There are a lot of similarities, but there are also a lot of differences. Women aren’t just small men. A lot of scientific studies on medicines are done on men, specifically white men. The dosages given to a woman are just a smaller version given to a man. However, we have vastly different body biochemistry. We have vastly different hormones and I resonate with women and women’s challenges. I work a lot with hormones. Hormones are something that has been very much overlooked and have such an interplay in how we feel and how we digest. Men generally follow the same 24-hour cycle. They follow their hormonal cycle like the sun. However, women’s hormonal cycle is like the moon, anywhere from 28 to 35 days. We get a period. That drastically affects our hormones each day. Therefore, our nutrition and approach to exercise and lifestyle should be different. I like being able to guide women in that way and also understand their unique emotional challenges.

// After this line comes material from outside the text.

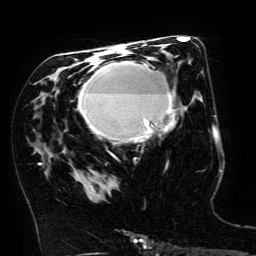
Breast MRI (dynamic contrast-enhanced), one axial slice; slice 81 of 134 in the series (ordered by position); cropped to one breast; dynamic contrast-enhanced series, time point 2 of 6 at this slice position (early post-contrast); 3 T; TE 4.8 ms, TR 9 ms; 1.2 mm slice thickness; 256 × 256 image matrix. Female patient.
Structures marked on this image (semi-automatically segmented with operator editing):
- enhancing-tissue mask used for the functional tumour volume (all voxels passing the contrast-enhancement thresholds inside the analysis volume; usually the tumour): box from (x=79, y=62) to (x=176, y=156) px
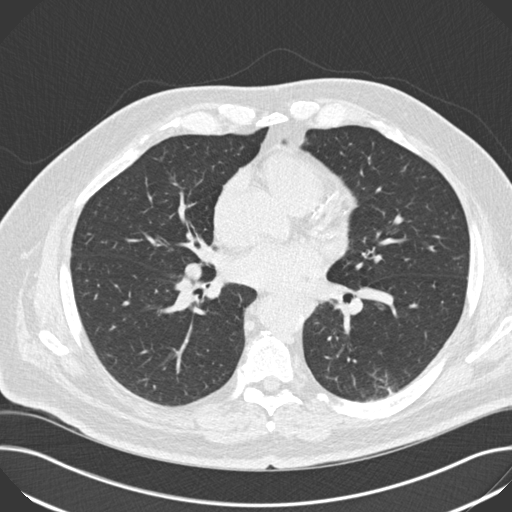
Chest CT (low-dose screening protocol), one axial image, third screening round (two years after baseline), lung window (W 1500 / L -600 HU), 2 mm slice thickness, slice 84 of 172 in the series. Male, age 68 years at enrolment. Current smoker at enrolment.
Lesion marked by an expert reader, bounding box <162,234,231,305> (left, top, right, bottom; pixels). No non-calcified nodule or mass ≥4 mm was recorded by the screening reader at this exam. Lung cancer was diagnosed 151 days after this screen: small cell carcinoma, NOS, right hilum, mediastinum, stage IV (AJCC 6th edition).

Does diet culture impact women more than it impacts men?
Women have been greatly affected by diet culture. I think men are overlooked and they think it is so great to be a guy; you don’t have to have these problems and that’s not true either. Men are affected by diet culture in different ways. However, it’s been more pervasive and demanding of women.
How do people start? Should they get in touch with a nutritionist or just start on their own?
Dieting has made us believe that it has to be a strict regimen, which leads us to be strict and then go off and create this cycle. You deserve to feel good in the process and feeling good in the process will motivate you to continue. If you don’t feel like someone’s approach is correct, I want to empower you to find someone else, whether a nutritionist, dietician or endocrinologist. Whoever really sees you and listens to you and explains things to you and you are not talked down to. You deserve to have that knowledge. Having a good rapport with the practitioner you are working with makes you feel more comfortable, helps you to get answers and helps you to stick with your regimen. For me, it’s not about a regimen; it’s about creating a lifestyle you’ll enjoy. A lot of people have social media, so you can get a feeling of their overall vibe and create a rapport in that way. Don’t settle. As a consumer, you have every right to reach out to multiple people, get different opinions and understand your options.
About Casey Weiss
Casey Weiss is a certified holistic nutritionist and life coach dedicated to working with women to stop the diet roller coaster and finally achieve health from the inside out. She takes a holistic approach to helping women understand how to nourish their unique bodies, while also creating a better mindset with food and their bodies. She coaches women all over the world on how they can truly feel their best from the inside out and stress less about food so they can live their lives to the fullest.